## AVAILABLE DATA
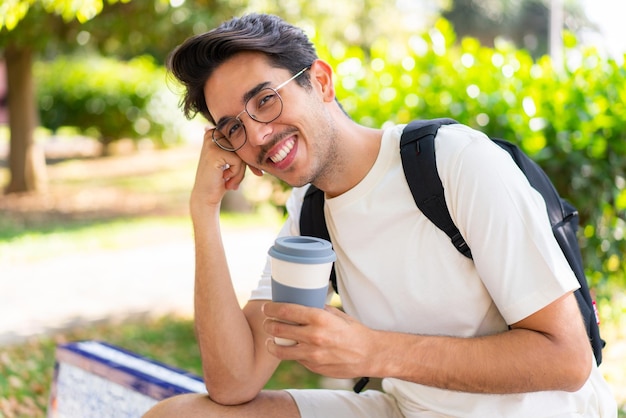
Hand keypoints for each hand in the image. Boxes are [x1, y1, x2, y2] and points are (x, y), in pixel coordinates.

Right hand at [190, 128, 257, 210]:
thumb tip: (259, 139)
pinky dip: (236, 173)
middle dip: (243, 165)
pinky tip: (224, 178)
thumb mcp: (233, 160)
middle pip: (243, 145)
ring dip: (239, 171)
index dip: (247, 156)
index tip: (253, 172)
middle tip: (234, 180)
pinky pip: (238, 161)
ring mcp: (212, 143)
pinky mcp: (215, 153)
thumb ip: (242, 149)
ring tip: (229, 180)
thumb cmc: (221, 178)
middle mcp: (212, 134)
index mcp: (215, 132)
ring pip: (242, 153)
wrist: (205, 196)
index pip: (242, 139)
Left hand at [262, 302, 376, 378]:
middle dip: (268, 324)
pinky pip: (294, 359)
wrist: (368, 354)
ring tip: (270, 340)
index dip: (271, 309)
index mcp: (319, 318)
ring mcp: (312, 354)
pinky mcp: (313, 367)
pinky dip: (290, 353)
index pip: (286, 311)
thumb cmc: (353, 332)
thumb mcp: (336, 314)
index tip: (267, 308)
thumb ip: (317, 310)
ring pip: (280, 350)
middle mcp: (313, 336)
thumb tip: (300, 304)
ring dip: (271, 343)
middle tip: (267, 322)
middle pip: (278, 329)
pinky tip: (290, 348)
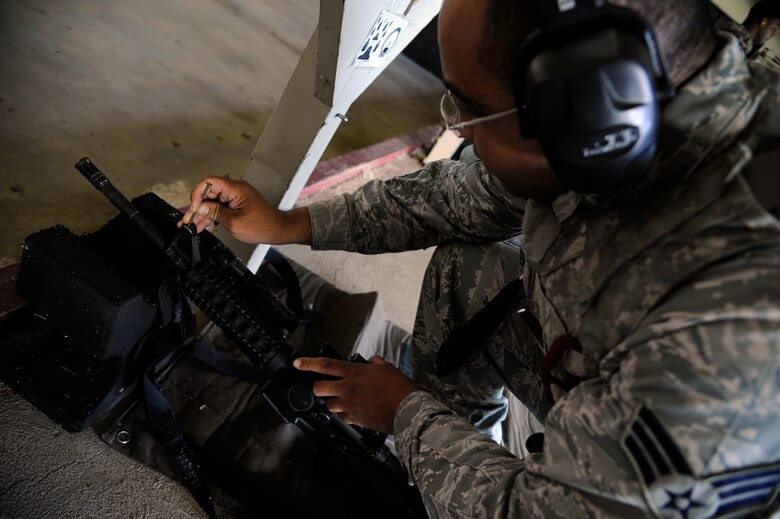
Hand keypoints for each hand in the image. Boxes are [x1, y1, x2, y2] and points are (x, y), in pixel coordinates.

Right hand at [177, 176, 311, 244]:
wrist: (277, 229)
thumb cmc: (261, 226)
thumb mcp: (234, 222)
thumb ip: (215, 213)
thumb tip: (200, 207)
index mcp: (236, 188)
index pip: (209, 182)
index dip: (197, 194)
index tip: (194, 208)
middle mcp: (234, 189)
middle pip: (208, 192)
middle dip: (197, 206)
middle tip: (188, 220)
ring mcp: (234, 196)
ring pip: (211, 200)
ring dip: (201, 213)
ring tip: (191, 226)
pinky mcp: (235, 203)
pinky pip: (218, 206)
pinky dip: (210, 215)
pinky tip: (201, 225)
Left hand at [293, 356, 419, 433]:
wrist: (406, 409)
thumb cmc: (399, 388)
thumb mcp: (387, 368)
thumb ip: (374, 363)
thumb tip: (371, 361)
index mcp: (354, 373)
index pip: (326, 365)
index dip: (309, 363)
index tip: (297, 363)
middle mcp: (348, 389)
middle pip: (319, 388)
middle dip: (318, 387)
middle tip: (324, 387)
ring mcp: (349, 405)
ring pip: (329, 405)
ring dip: (333, 402)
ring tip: (345, 399)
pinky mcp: (354, 419)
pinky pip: (342, 417)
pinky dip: (345, 414)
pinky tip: (354, 410)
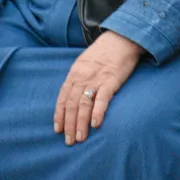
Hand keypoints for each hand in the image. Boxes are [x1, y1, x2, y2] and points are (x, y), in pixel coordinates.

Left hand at [54, 31, 143, 145]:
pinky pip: (102, 99)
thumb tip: (72, 95)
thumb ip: (78, 78)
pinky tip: (95, 125)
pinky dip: (97, 112)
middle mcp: (82, 77)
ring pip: (83, 105)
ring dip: (80, 123)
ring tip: (80, 138)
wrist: (121, 38)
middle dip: (69, 125)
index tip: (58, 130)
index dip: (59, 115)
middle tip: (69, 141)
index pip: (62, 98)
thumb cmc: (104, 52)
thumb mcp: (84, 62)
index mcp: (74, 73)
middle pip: (71, 104)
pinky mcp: (111, 81)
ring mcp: (96, 79)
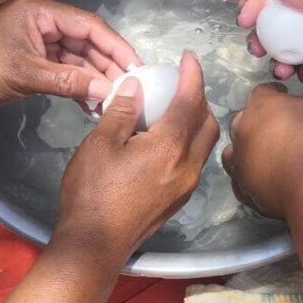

## ACTIVITY
Retype word for word all the material given above, and keep the pictures out.

## EXERCISE OUTPUT
Hand keypoints for each hand in the image. Boxes are [x1, y1, x2, y2] and points are (x, y), in pixel coordinates.

Right hand at [190, 128, 257, 210]:
thumb tip: (259, 139)
pinky dip: (236, 173)
middle dip: (243, 165)
pinky tip: (224, 178)
thumb mcp: (233, 160)
middle pip: (243, 145)
ring dip: (239, 171)
index dip: (247, 156)
index tip: (253, 172)
middle tip: (234, 180)
pinky pip: (238, 161)
ring mcp: (212, 143)
pinky mcp: (215, 153)
thumb ip: (242, 149)
ring tip: (229, 180)
thumb cmc: (221, 178)
middle mcp: (212, 134)
index mcp: (215, 132)
ring pip: (242, 153)
wrist: (205, 196)
index pip: (242, 139)
Left hand at [262, 302, 376, 378]:
middle dip: (268, 324)
pinky pip: (294, 359)
wrist: (368, 354)
ring tip: (270, 340)
index dip: (271, 309)
index mcp: (319, 318)
ring mcp: (312, 354)
pinky mcp: (313, 367)
pinky dip: (290, 353)
index pip: (286, 311)
thumb cmc: (353, 332)
thumb mcp: (336, 314)
index tip: (267, 308)
thumb ip: (317, 310)
ring pip: (280, 350)
middle mcp: (313, 336)
thumb tip: (300, 304)
ring dip: (271, 343)
middle tip: (267, 322)
middle pip: (278, 329)
pinky tip: (290, 348)
Hand keypoints for each hand in the image. Boxes are [x1, y1, x2, y2] and points are (x, y), in pixel coordinates.

Right hand at [177, 176, 311, 244]:
wrist: (277, 229)
thumb cmc: (261, 226)
thumb mcp: (234, 222)
thumb ip: (215, 213)
thumb tip: (200, 207)
index mcp: (236, 188)
index pip: (209, 182)
index dip: (197, 194)
index tip: (194, 208)
middle mcp: (234, 189)
middle pip: (208, 192)
middle dip: (197, 206)
middle tip: (188, 220)
ring mcp: (234, 196)
ring pip: (211, 200)
ring dip: (201, 213)
ring tip: (191, 226)
pinky mcp: (235, 203)
pinky pip: (218, 206)
pinky dip: (210, 215)
pinky tip: (201, 225)
Left hand at [293, 356, 419, 433]:
wrist: (406, 409)
thumb cmc: (399, 388)
thumb mcp: (387, 368)
thumb ip: (374, 363)
thumb tip: (371, 361)
index mcp: (354, 373)
index pip: (326, 365)
index dip: (309, 363)
index tip: (297, 363)
middle mcp: (348, 389)
middle pip: (319, 388)
middle dip: (318, 387)
middle tip: (324, 387)
ring mcp: (349, 405)
ring pip: (329, 405)
ring dip: (333, 402)
ring tip: (345, 399)
pinky mcp: (354, 419)
pinky pip: (342, 417)
pinky dip: (345, 414)
pinky tip: (354, 410)
Hand keypoints for each hand in the image. Boxes are [x1, y1, x2, y2] and points are (x, y), in pixel coordinates.

Left hand at [54, 31, 143, 145]:
pinky pip: (102, 99)
thumb tip: (72, 95)
thumb ip: (78, 78)
pinky tip: (95, 125)
pinky dip: (97, 112)
middle mcp: (82, 77)
ring pip: (83, 105)
ring dip: (80, 123)
ring tip: (80, 138)
wrist: (121, 38)
middle dip: (69, 125)
index tip: (58, 130)
index dip: (59, 115)
middle tip: (69, 141)
index pip: (62, 98)
thumb cmc: (104, 52)
thumb mcp: (84, 62)
index mcp: (74, 73)
middle pip: (71, 104)
pinky mcp: (111, 81)
ring mcp: (96, 79)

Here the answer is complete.